Normalizing failures by sharing them with your team not only builds team comradery by coming up with solutions together, but it breeds accountability too. People don’t want to take ownership of goals when they aren’t achieved, but they are quick to own positive results. Why? Because they don’t want to answer for their failures. They don’t want the guilt. When failure arises, approach your team with praise for trying their best and work with them to understand the learnings from their failures. Continue to build on this culture over time and your team will be more willing to take accountability for goals – and may even go above and beyond, knowing that they don’t have to be afraid to fail.

3. Delegate Outcomes, Not Activities

Do you tell your hairdresser how to cut your hair? Do you tell the chef at a restaurant how to prepare your meal? No, you simply tell them the results you want and leave the process of how to do it to them, or as Orna W. Drawas wrote in her book “Perform Like a Rock Star and Still Have Time for Lunch,” “delegate the results, the process is none of your business.” When it comes to assigning quarterly priorities to your team, assign the results you want, not how to get there. By doing this, you are not only freeing up more of your time to work on other things, but you’re also allowing the employee to take ownership of the process and in turn, ownership of the results.

One word of caution with doing this though. You cannot get too laissez-faire in your management style. As we discussed above, give clear and realistic expectations AND provide specific and relevant information necessary to complete the goal. If you want your team to succeed, you must set them up for success!
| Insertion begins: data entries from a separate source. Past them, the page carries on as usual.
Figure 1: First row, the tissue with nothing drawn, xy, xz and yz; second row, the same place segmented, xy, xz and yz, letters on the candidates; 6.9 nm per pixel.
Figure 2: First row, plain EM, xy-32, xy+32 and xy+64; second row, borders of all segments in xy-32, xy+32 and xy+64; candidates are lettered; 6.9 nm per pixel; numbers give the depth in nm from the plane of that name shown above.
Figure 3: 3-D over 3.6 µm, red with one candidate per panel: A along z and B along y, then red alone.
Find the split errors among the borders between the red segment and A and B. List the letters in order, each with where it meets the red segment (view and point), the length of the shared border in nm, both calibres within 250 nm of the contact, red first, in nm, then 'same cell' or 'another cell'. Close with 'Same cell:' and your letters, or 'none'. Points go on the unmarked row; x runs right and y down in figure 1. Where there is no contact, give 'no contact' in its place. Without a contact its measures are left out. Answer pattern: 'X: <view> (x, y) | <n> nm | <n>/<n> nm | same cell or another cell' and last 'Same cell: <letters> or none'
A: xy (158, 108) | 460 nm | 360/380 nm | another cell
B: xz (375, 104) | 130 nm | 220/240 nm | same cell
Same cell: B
By now, you should feel ready to tackle that ultramarathon, right? You have all the tools you need to get there! Even if you’re not ready for that, we hope you at least feel ready to make relentless forward progress in your business. How you use these tips and tricks to build accountability for yourself and your team, that’s none of our business. We just expect to see you and your team crushing goals, because the activities you take to master accountability don’t matter, as long as the outcome is success.